### Brano da esaminare
Sull’istanza di procedimento accelerato
18
Il giudice del rinvio ha chiesto che la presente causa sia sottoposta a procedimento accelerato ai sensi dell’articolo 105 del regolamento di procedura della Corte.
19
A sostegno della sua domanda, detto giudice ha fatto valere che la presente causa solleva una questione di principio che incide sulle decisioni degli operatori economici intenzionati ad avvalersi delle capacità di un’impresa terza al fine di partecipare ad una procedura di gara, e che tale questione è oggetto di diffuso contenzioso dinanzi ai giudici italiani. Inoltre, la prosecuzione del procedimento di aggiudicazione dell’appalto pubblico di cui trattasi nel procedimento principale dipenderebbe dalla decisione della Corte, dato che il giudice del rinvio ha già deciso sugli altri motivi di ricorso. Infine, il lotto 2 di tale appalto pubblico riguarderebbe il servizio di raccolta e di trasporto dei rifiuti solidi urbani nonché altri servizi igienici pubblici per undici comuni della Regione siciliana, e il suo importo ammonterebbe a EUR 19087724,73.
20
A tale proposito, l’articolo 105, paragrafo 1, del regolamento di procedura prevede che, su domanda del giudice del rinvio o, in via eccezionale, d’ufficio, quando la natura della causa richiede un suo rapido trattamento, il presidente della Corte, sentiti il giudice relatore e l’avvocato generale, possa decidere di sottoporre un rinvio pregiudiziale a procedimento accelerato.

### Compito A
Ricopia dal brano sul procedimento accelerato la parte che va da "Sull’istanza di procedimento" a "procedura della Corte.".
### Compito B
Rispondi a queste domande sul brano relativo al procedimento accelerato:
(i) In base a quale articolo del regolamento di procedura della Corte il giudice del rinvio chiede il procedimento accelerato?
(ii) Per quanti comuni della Regione siciliana è previsto il servizio del lotto 2?
(iii) Chi deve sentire il presidente della Corte prima di decidere sul procedimento accelerato?

### Dati estratti
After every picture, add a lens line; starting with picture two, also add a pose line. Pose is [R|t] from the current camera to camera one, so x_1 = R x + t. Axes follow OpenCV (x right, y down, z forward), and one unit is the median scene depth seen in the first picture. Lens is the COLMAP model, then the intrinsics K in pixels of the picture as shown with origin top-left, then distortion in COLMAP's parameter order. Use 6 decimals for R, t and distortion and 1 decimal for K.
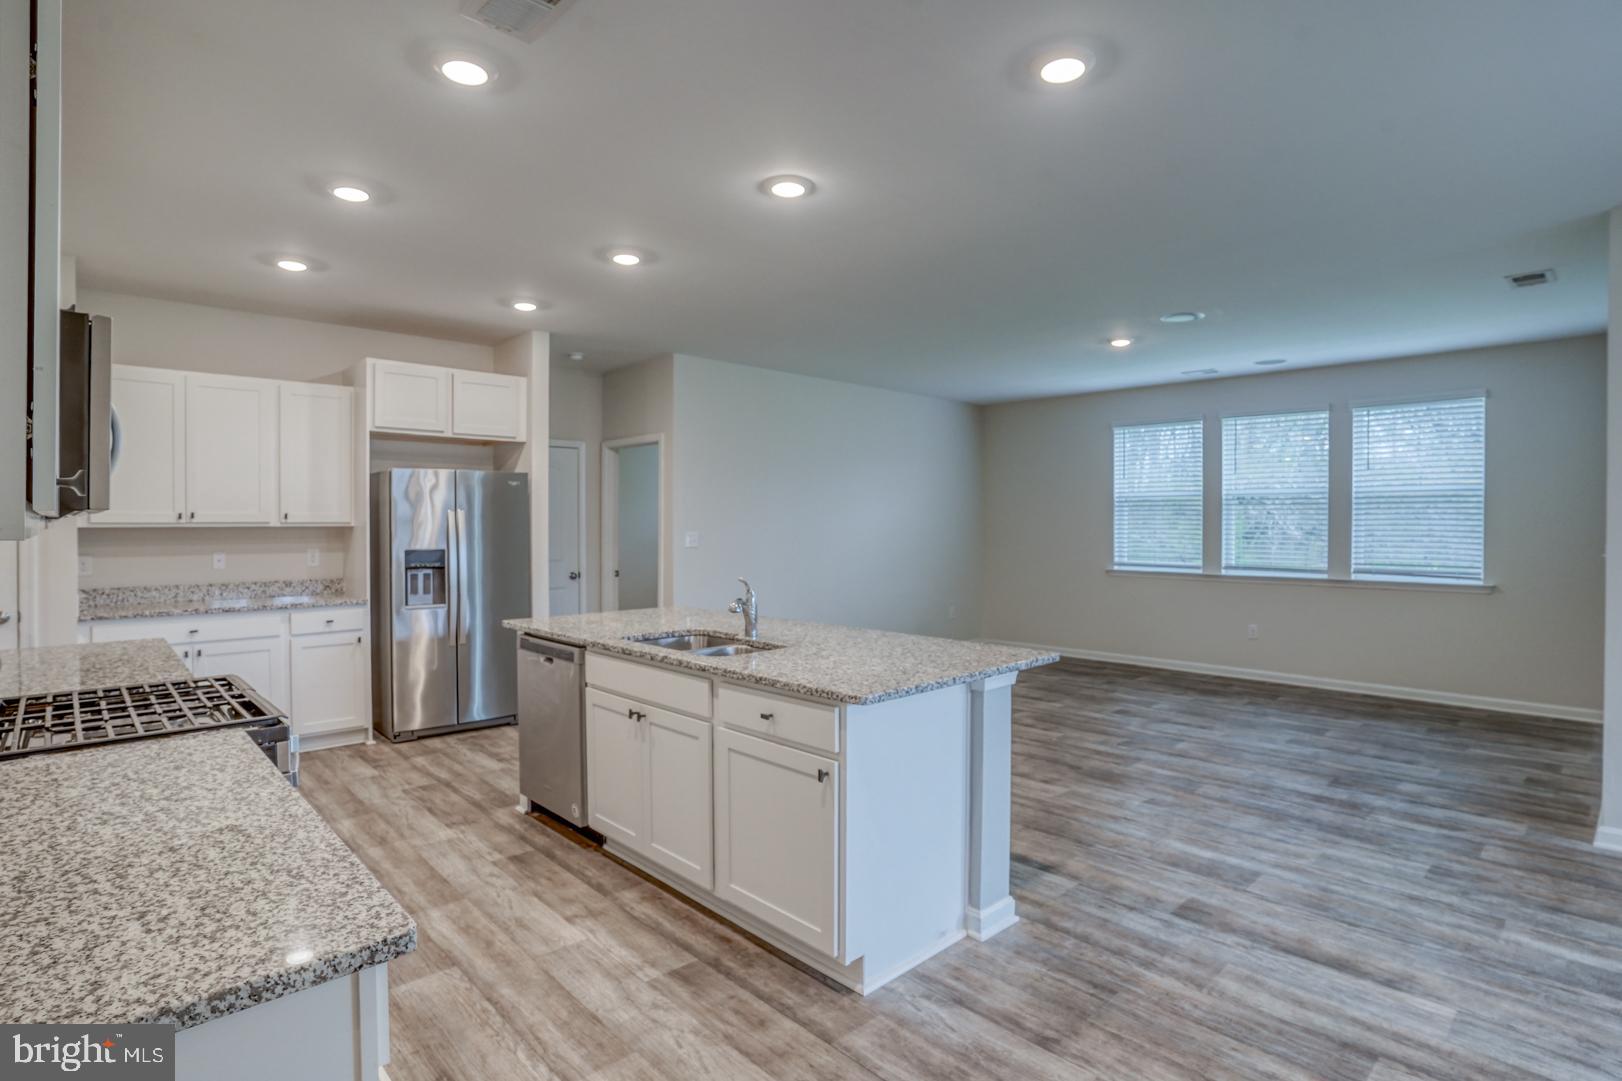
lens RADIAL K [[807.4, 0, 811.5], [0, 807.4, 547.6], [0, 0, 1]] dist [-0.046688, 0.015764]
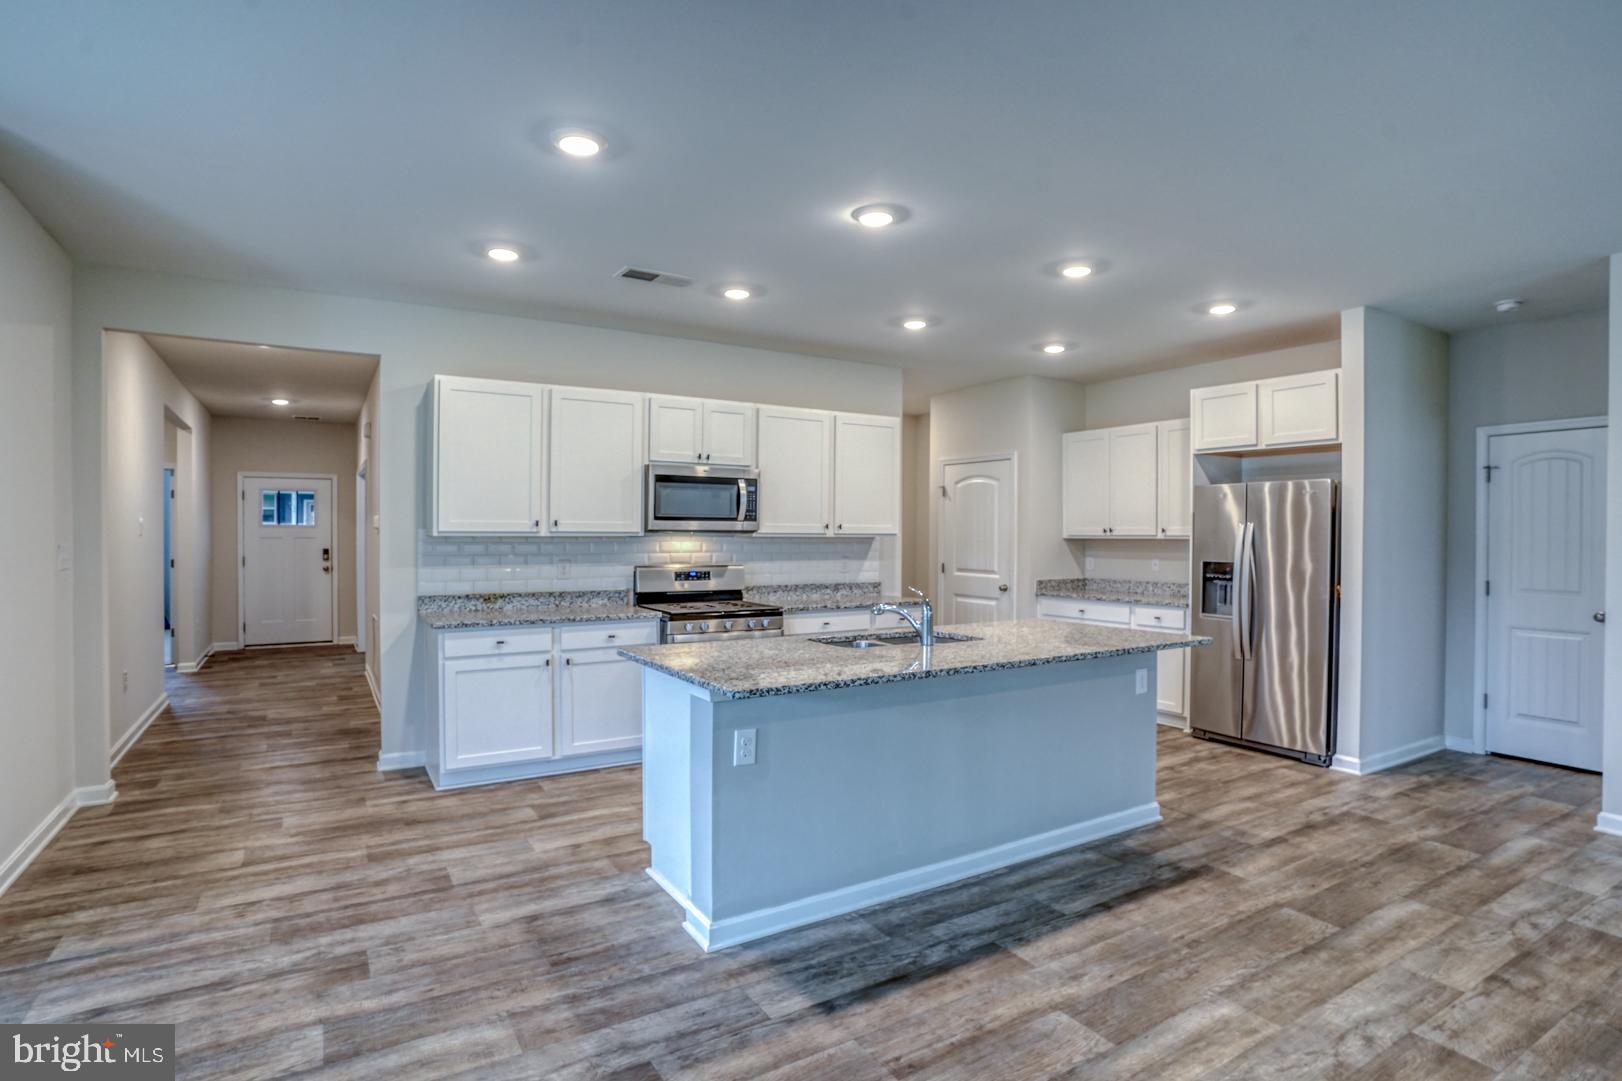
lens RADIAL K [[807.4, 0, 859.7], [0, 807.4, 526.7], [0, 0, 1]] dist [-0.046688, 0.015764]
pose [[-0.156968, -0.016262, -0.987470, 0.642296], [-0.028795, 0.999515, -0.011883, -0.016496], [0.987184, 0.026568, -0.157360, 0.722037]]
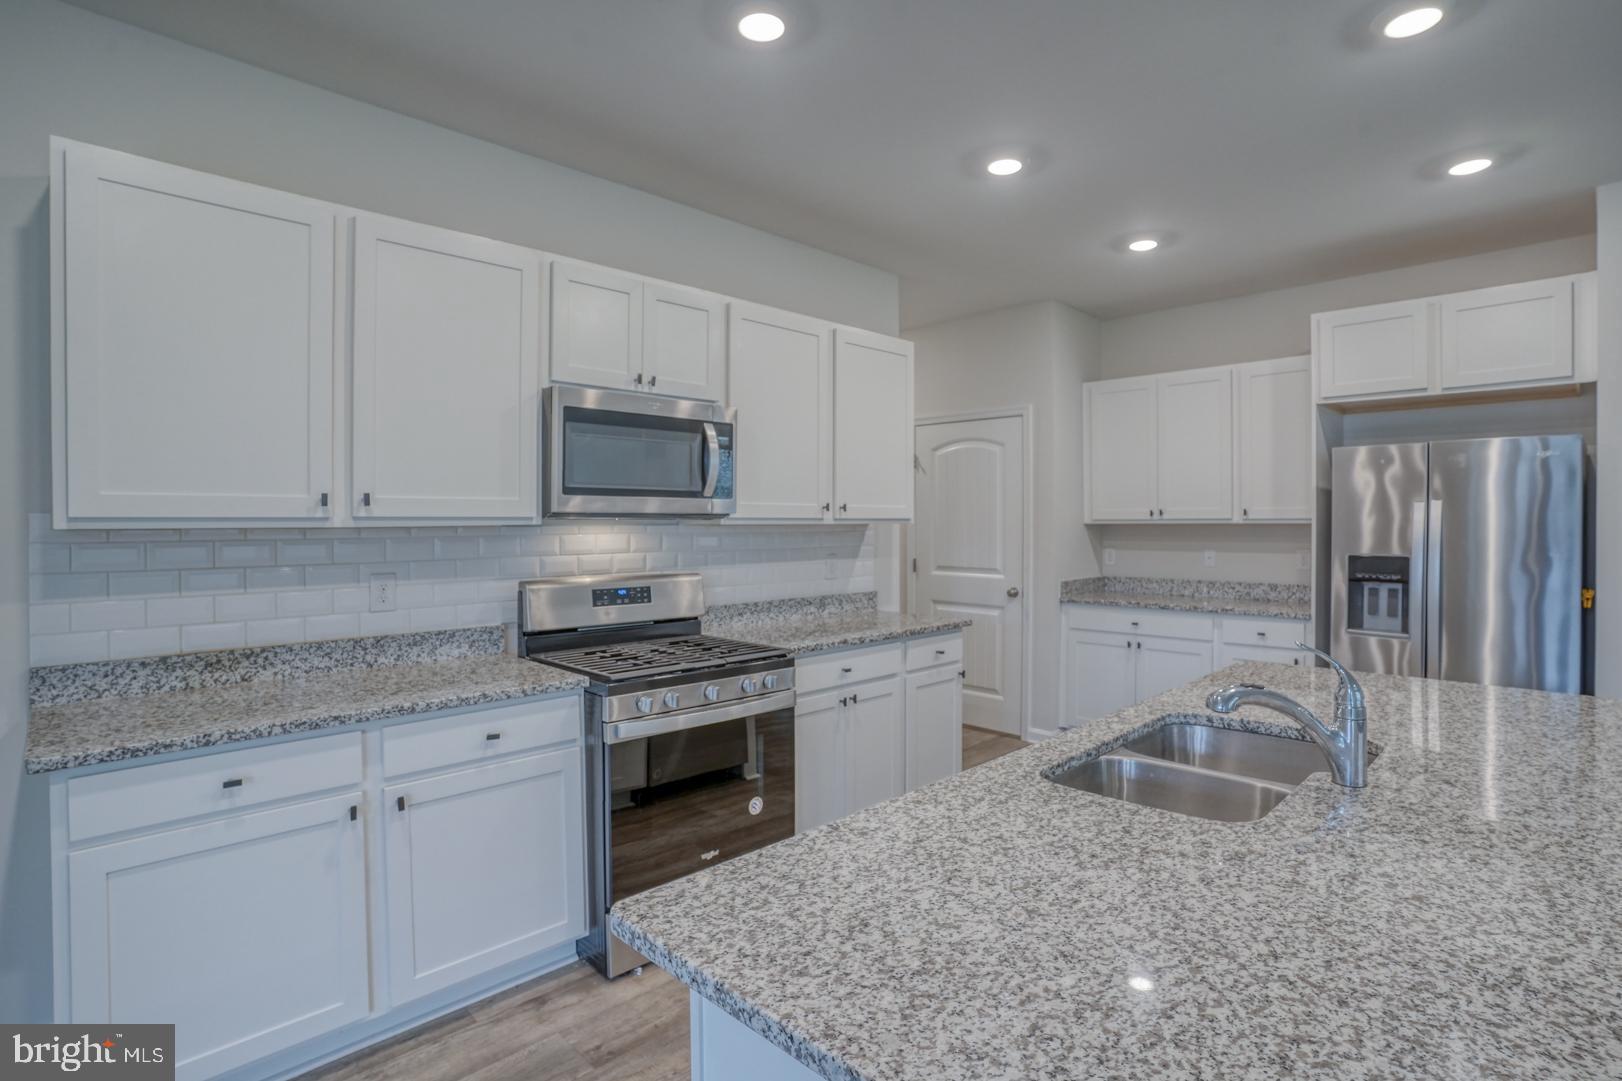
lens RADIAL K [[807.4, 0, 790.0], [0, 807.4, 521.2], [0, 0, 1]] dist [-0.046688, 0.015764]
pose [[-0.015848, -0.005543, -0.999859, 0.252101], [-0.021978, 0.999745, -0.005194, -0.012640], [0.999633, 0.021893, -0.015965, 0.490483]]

--

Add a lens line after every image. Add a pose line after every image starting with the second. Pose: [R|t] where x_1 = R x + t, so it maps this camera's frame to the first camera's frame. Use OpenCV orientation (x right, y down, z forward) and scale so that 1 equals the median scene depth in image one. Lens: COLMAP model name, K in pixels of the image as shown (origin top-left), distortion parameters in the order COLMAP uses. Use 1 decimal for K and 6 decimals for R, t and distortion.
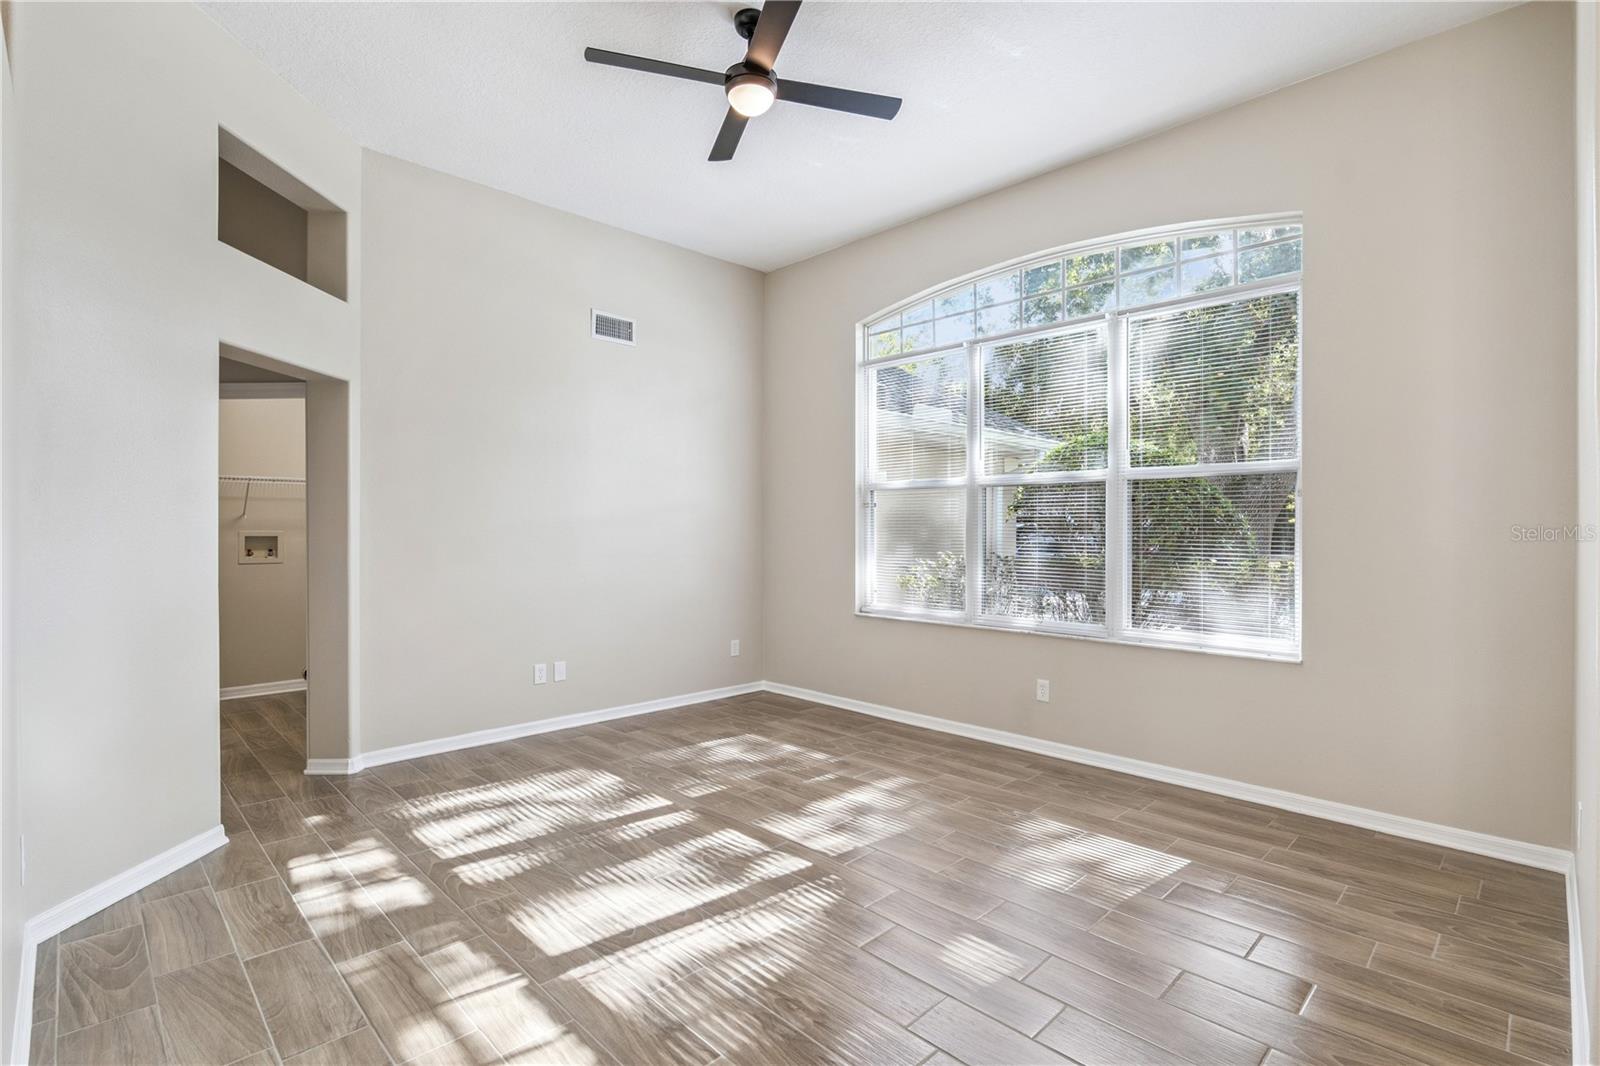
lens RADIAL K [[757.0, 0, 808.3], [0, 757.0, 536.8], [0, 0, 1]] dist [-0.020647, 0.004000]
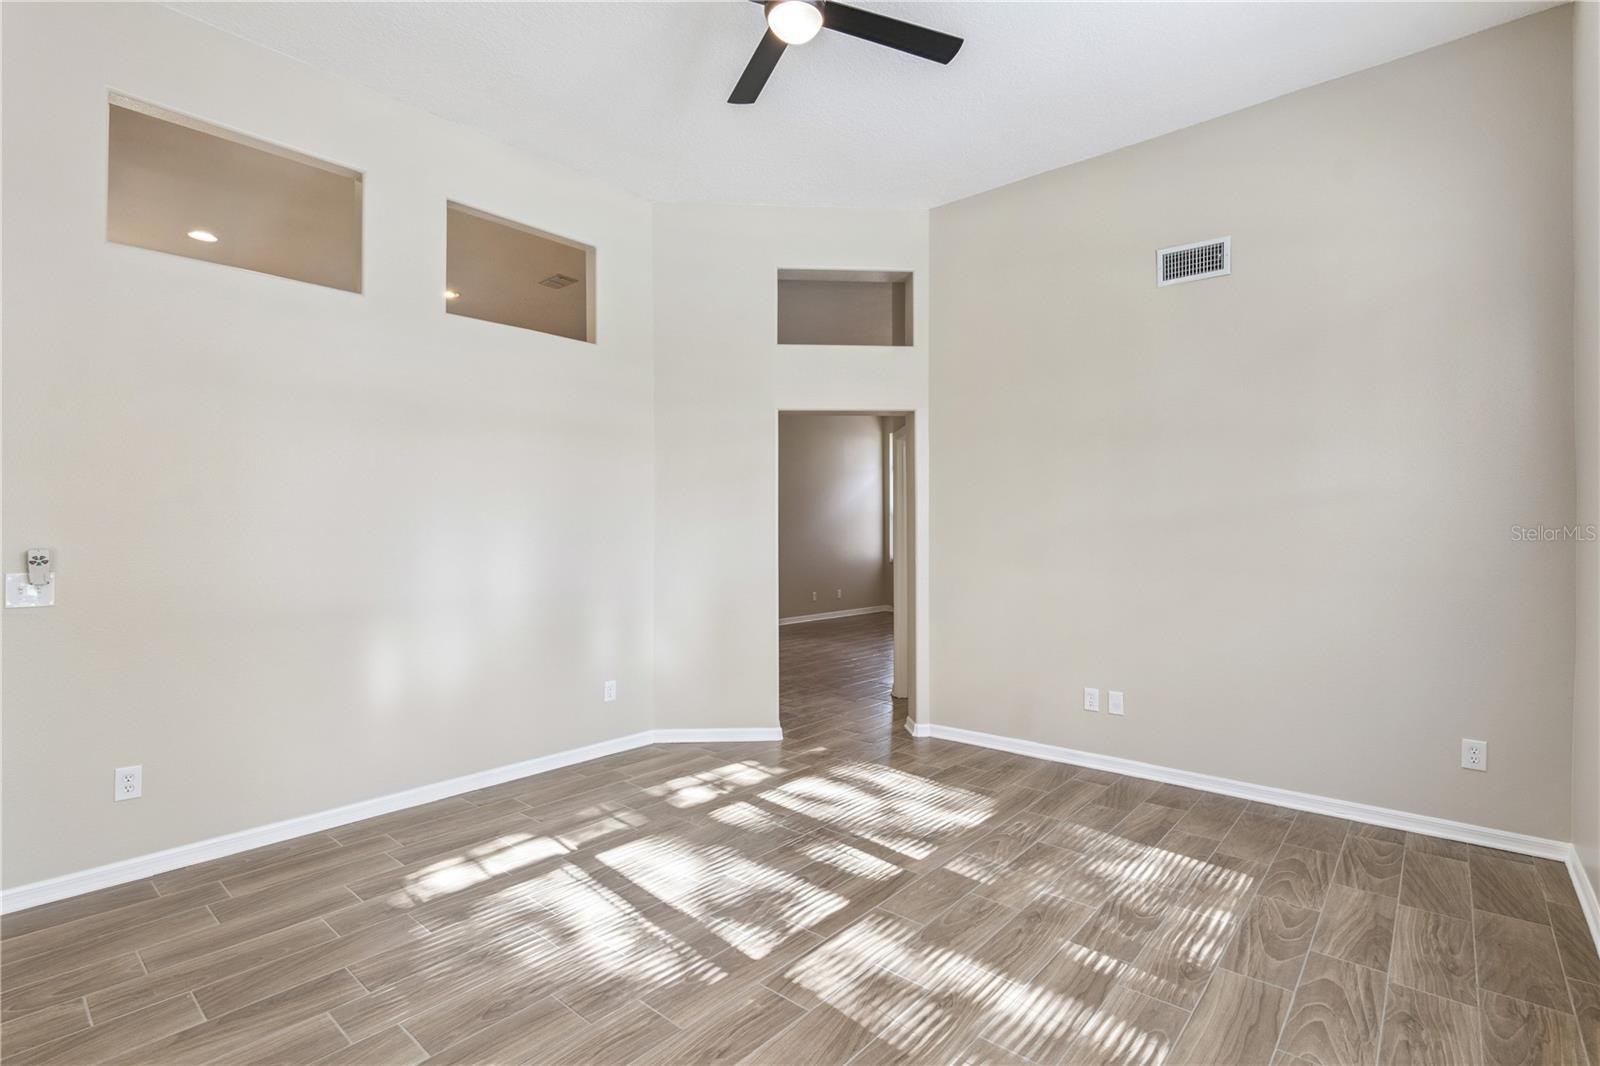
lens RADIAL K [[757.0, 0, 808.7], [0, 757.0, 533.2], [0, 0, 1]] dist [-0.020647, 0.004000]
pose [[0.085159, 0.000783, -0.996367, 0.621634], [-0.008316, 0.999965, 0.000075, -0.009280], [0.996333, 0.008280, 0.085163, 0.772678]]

### Risposta A
Sull’istanza di procedimento accelerato
18
Il giudice del rinvio ha chiesto che la presente causa sia sottoposta a procedimento accelerato ai sensi dell’articolo 105 del regolamento di procedura della Corte.

### Risposta B
(i) L'articolo 105.
(ii) Undici.
(iii) Il giudice relatore e l'avvocato generale.